Andy Robinson's future as Scotland coach was on the line last night after a performance against Tonga that left fans frustrated and was branded the worst in Scottish rugby history by some commentators.
Scotland were humiliated by the Pacific islanders and Robinson's position will come under scrutiny for the second time this year. The coach led the side to their first Six Nations whitewash since 2004 – ending a season in which they had also failed to make the group stage of the World Cup – and he has now overseen a clean sweep of autumn Test defeats as well.
It is the first time Scotland have gone a whole year without a Test win on home soil since 1998.
"That performance was totally unacceptable," said Robinson, struggling to control his rage. "I am very angry about what I've seen and I would like to apologise to the supporters.
"There will be consequences because of this performance. I won't go through what those will be yet, but from my side that was totally unacceptable."
Robinson was asked if he would consider his own position. It is normal protocol for Scotland coaches to debrief their SRU employers after each international period, and Robinson will meet chief executive Mark Dodson to deliver his assessment of the losses to New Zealand, South Africa and Tonga they have sustained over the past three weeks.
"It reflects on me," said Robinson grimly. "After the South Africa and New Zealand games I thought there was progress. Today there was not. It was hugely frustrating to watch because we knew what was coming. This is rugby at the highest level.
"I will meet with Mark, but that's between Mark and myself. I have a contract to 2015. After the performance we have seen today there have to be consequences for what happened. I will be at the forefront of those discussions."
Kelly Brown, who has yet to taste victory as Scotland captain, backed up the coach's comments: "We have shown that when we nail it and play as we can then we can put any side under pressure," he said. "We're not doing that for 80 minutes and not doing it week after week. That's something we need to look at. As Andy said, it's not acceptable to let our standards slip to where they were out there today."
However, Brown defended his decision not to kick relatively straightforward penalty chances in the first half, claiming he felt Scotland had the Tongans under pressure and that they had a good chance of getting a try instead.
"It is really about taking our chances," said Brown. "That's something I will be looking at. The coaches aren't out there on the pitch, it's up to the players. We need to look inside ourselves."

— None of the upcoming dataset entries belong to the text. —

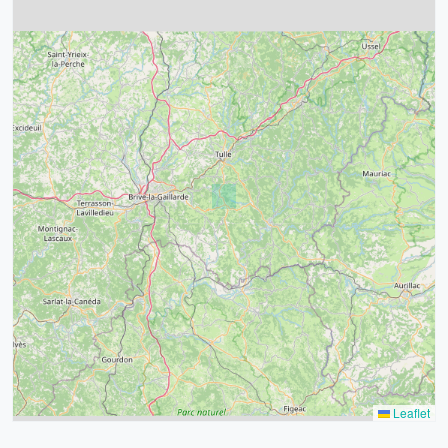
4
32
39
43
15
52
68
21
14
Leaflet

Understandably, the Tongans took a different view of things.
"I am very proud," said Mana Otai. "The performance could have been better, and we all know that, but what can you say? They did very well. But the boys made a bit of history today."
Tonga captain Nila Latu was just as delighted. "We came into this game wanting to win," said Latu. "It didn't really matter how we won. It was important for our country, for our nation. The boys showed a lot of guts.
"We went into the changing room positive and wanting to come out and put Scotland under pressure in the second half. We were hugely up for it today. It was a great effort because we had so much to lose."